Look, I know it’s your first time on your own and mistakes will happen, but I just don’t have the time in my schedule to teach you how to balance a checkbook. As much as I’d love to lend you some grocery money, my rent is due on the first as well, and the economy isn’t doing anyone favors. Perhaps if you had no money, or savings, you should have tried a bit harder to not get fired from your job? Either way, there is a food pantry two blocks over, and you can now apply for food stamps online. The library has free computers, I’d get to looking up locations if I were you.
4. Do not make major household decisions that affect everyone else without prior consultation.
I think it is great that you are an internationally recognized artist and get to tour the world based on your artistic merit. But getting a subletter for your room without letting anyone know is not going to fly.
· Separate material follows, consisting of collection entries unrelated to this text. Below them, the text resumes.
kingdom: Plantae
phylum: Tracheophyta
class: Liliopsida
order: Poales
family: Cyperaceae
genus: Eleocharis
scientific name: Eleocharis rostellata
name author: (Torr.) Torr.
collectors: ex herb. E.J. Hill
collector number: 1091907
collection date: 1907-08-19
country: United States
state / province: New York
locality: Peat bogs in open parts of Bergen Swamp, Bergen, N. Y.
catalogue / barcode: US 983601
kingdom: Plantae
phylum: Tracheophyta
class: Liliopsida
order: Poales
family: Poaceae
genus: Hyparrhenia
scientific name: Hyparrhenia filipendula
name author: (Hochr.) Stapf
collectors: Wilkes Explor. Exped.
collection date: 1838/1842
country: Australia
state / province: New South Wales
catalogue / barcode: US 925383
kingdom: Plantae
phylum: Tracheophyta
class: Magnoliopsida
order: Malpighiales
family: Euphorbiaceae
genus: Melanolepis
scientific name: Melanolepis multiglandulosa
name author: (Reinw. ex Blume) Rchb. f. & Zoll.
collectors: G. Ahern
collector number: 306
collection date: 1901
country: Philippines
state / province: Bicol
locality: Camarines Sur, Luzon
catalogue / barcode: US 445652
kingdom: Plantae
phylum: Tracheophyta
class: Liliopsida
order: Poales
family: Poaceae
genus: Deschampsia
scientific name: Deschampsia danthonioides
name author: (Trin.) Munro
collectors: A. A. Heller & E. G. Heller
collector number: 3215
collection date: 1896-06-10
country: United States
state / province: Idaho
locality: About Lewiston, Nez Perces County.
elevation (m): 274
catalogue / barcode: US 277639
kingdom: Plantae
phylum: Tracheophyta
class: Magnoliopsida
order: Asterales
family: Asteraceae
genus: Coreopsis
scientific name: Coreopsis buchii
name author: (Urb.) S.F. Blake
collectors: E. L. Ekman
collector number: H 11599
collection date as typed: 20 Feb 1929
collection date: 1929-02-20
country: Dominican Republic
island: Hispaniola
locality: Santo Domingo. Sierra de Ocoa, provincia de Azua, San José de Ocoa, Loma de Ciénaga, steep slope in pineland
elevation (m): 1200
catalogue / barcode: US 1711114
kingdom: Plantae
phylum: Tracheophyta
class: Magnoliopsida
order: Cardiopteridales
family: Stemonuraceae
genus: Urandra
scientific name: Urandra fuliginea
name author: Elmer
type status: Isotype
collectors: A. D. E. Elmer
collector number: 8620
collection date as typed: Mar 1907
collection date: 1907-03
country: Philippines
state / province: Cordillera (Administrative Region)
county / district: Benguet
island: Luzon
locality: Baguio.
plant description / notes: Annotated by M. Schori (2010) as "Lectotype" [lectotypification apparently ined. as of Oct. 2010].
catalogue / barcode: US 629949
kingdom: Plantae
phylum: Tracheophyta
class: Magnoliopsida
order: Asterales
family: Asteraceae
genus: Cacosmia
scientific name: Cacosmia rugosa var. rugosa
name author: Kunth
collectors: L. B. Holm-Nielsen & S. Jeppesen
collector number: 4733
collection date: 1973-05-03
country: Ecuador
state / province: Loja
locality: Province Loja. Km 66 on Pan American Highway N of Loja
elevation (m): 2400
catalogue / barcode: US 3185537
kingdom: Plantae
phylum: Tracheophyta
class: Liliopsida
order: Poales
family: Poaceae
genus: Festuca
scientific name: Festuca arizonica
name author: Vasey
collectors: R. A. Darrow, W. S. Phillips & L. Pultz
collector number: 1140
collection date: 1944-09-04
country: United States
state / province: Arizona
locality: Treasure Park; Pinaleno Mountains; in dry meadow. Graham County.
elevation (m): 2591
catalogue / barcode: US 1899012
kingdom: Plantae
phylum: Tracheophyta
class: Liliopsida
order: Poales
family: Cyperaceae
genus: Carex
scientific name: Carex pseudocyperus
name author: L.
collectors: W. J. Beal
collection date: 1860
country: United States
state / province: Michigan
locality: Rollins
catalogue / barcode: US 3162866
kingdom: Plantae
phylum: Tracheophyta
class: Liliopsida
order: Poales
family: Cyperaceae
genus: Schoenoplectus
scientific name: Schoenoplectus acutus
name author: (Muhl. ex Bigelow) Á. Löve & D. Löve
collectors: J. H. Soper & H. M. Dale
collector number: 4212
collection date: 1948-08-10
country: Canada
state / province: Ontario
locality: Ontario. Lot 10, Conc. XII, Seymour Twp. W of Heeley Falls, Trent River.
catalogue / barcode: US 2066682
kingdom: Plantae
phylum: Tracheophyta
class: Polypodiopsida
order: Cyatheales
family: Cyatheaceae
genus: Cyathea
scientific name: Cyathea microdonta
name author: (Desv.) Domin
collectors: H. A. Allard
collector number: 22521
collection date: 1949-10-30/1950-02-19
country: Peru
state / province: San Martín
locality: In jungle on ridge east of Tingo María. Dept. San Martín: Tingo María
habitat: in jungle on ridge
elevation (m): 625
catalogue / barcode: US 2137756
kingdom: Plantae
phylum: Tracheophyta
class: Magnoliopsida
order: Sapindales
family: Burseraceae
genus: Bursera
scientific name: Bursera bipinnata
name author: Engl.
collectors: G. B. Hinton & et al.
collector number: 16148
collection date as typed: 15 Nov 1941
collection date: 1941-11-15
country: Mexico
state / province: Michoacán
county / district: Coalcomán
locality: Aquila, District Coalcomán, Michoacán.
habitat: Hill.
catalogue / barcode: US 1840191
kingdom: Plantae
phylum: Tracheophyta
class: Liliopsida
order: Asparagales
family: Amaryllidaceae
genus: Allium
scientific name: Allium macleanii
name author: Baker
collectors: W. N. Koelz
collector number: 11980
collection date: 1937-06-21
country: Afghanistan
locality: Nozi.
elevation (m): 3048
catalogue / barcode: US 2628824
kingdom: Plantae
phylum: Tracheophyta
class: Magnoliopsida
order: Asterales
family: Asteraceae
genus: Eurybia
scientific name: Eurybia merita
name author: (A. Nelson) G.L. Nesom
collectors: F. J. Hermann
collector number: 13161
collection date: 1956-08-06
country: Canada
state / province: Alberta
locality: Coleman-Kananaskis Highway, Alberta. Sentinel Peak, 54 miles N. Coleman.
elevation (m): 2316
I promise you I am not trying to be mean, it’s sad or whatever that your grant money hasn’t come through, but what does that have to do with Niesha Sharay? We’re the one’s who have to live with her, not you.
3. Be sane and of sound mind.
Plainly put, please don’t be crazy. Now I know I have wrestled with mental health issues myself. But I’m better now, and when I wasn’t, I tried my hardest to get better and to keep my mess to myself. Please do the same, because the hoarding is getting out of control and the house is starting to smell. Maybe it’s time to go home, see your family, recharge, and check out some therapists?
2. Have regard for the safety of others.
When you leave the house, please remember to LOCK THE GODDAMN DOORS (and window too)!
1. Do not conduct criminal activity on the premises.
Our apartment should not be the headquarters for your weed delivery business. Nor should your room double as your incall space for your new escorting business. Please make sure all side hustles are legal and legit, and won’t negatively impact the safety and serenity of our living space.